『クロネコヤマト「感動する企業」の秘密』を読んで

Hitoshi Yonezu

2013年12月05日 10:00

 石島洋一さんのご著書『クロネコヤマト「感動する企業」の秘密』を拝読いたしました。

 石島さんは1948年神奈川県秦野市生まれ、一橋大学経済学部卒業後、民間企業、東京都商工指導所、会計事務所勤務を経て、会計士事務所を設立されました。現在、石島公認会計士事務所所長としてご活躍されています。

 ヤマト運輸の社員や関係者に直接取材し、そのエピソードを中心として、ヤマト運輸という会社やそこで働く人の考え方を紹介してくれる本です。

 著者とヤマトホールディングスの瀬戸薫会長が高校時代の親友の関係にあるそうで、著者のヤマトに対する思い入れが強く、賛辞の多いやや偏った本になってしまっているような気がしました。

 この本を読む前に、ヤマト運輸の中興の祖、小倉昌男さんの『小倉昌男の経営学』を読んだ方がいいと思います。

 参考ブログ:第10回ビジネス読書会
 http://highlyeffective.naganoblog.jp/e858251.html

 クール宅急便の開発の際、冷蔵便は可能でも冷凍便は難しい、と考えられていたそうです。
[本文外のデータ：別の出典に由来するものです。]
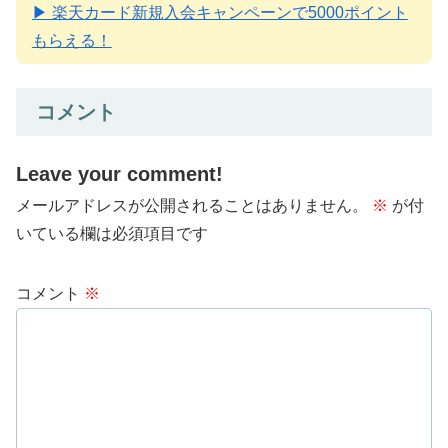
▶ 楽天カード新規入会キャンペーンで5000ポイント
もらえる！
コメント
Leave your comment!
メールアドレスが公開されることはありません。
※
が付
いている欄は必須項目です
コメント
※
 担当者はデータを取りそろえ「今は、冷凍品の流通需要など少ないから、宅急便で冷凍を扱うのは無理」と、小倉さんに報告しました。(p195)

 そのときの小倉さんの答えは次のようなものだったそうです。

 「このデータの見方は二通りある。需要がないから流通していないのか、需要があるのに流通させる仕組みがないのか。私は後者だと思う。君たちは見方が違うだろう。今は冷凍したものを配送する仕組みがないから流通しないだけだ。その仕組みを作れば大きな需要が生まれるはずだ」

        『クロネコヤマト「感動する企業」の秘密』 p195より引用
   


 セールスドライバーの人事制度改革について報告書を提出した小倉さんは次のような答えを返したそうです。

 「君、こんなのは大学を出た人の人事評価制度だ。全然ダメだ。君はフルーツポンチがなぜおいしいか知っているか。あれは、バナナ、ミカン、リンゴ、サクランボなどがシロップの中に浮いている。バナナは甘いからおいしい。リンゴは酸味があるからおいしい、ミカンはみずみずしさがあるからおいしいのだ。甘いという発想だけで評価してはいけない」

      『クロネコヤマト「感動する企業」の秘密』 p197-198より引用

 

 ヤマトは2019年に100周年を迎えるそうです。このときまでにグループの事業数を100まで伸ばそうという計画が進んでいるそうです。(p203)

 この本で解説されていますが、ヤマトは運輸業だけに限らず、運輸に付随したさまざまな業務を受けています。

 ヤマトの精神が分かる本です。みなさまもどうぞご参考になさってください。